Action item> Format the listing below as a Markdown table with the columns "No." and "Line," numbering each line in order and leaving out any blank lines.

Saved data listings>
Content starts

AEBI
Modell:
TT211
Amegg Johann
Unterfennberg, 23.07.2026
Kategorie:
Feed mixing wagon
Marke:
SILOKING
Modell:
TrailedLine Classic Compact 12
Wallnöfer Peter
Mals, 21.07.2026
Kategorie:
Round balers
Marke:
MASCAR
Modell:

Content ends

Answer area>
| No. | Line |
|---|---|
| 1 | AEBI |
| 2 | Modell: |
| 3 | TT211 |
| 4 | Amegg Johann |
| 5 | Unterfennberg, 23.07.2026 |
| 6 | Kategorie: |
| 7 | Feed mixing wagon |
| 8 | Marke: |
| 9 | SILOKING |
| 10 | Modell: |
| 11 | TrailedLine Classic Compact 12 |
| 12 | Wallnöfer Peter |
| 13 | Mals, 21.07.2026 |
| 14 | Kategorie: |
| 15 | Round balers |
| 16 | Marke: |
| 17 | MASCAR |
| 18 | Modell: |